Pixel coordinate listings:
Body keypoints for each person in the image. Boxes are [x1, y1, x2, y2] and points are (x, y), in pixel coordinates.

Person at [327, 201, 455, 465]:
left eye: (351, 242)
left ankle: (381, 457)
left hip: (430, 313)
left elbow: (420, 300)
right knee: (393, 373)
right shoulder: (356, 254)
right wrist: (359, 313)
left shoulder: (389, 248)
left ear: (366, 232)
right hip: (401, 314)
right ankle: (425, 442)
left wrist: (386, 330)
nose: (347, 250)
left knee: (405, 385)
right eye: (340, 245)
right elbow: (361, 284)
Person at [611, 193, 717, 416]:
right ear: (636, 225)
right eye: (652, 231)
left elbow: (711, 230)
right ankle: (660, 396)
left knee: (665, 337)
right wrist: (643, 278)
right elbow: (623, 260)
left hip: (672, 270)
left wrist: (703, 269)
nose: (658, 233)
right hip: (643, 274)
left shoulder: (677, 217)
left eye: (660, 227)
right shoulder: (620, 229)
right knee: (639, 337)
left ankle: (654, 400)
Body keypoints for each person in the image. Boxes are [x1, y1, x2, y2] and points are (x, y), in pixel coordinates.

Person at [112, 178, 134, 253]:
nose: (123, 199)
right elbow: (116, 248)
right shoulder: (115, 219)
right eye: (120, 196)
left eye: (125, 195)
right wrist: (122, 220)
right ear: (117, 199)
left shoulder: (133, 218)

# Exercise prompt
Please copy, exactly and with nothing else, the lines above beginning at the line that has "left elbow: (711, 230)" and ending with the line that has "left ankle: (654, 400)".

# Reply to the exercise
left elbow: (711, 230)
right ankle: (660, 396)
left knee: (665, 337)
right wrist: (643, 278)
right elbow: (623, 260)
left hip: (672, 270)
left wrist: (703, 269)
nose: (658, 233)
right hip: (643, 274)
left shoulder: (677, 217)
left eye: (660, 227)
right shoulder: (620, 229)
right knee: (639, 337)
left ankle: (654, 400)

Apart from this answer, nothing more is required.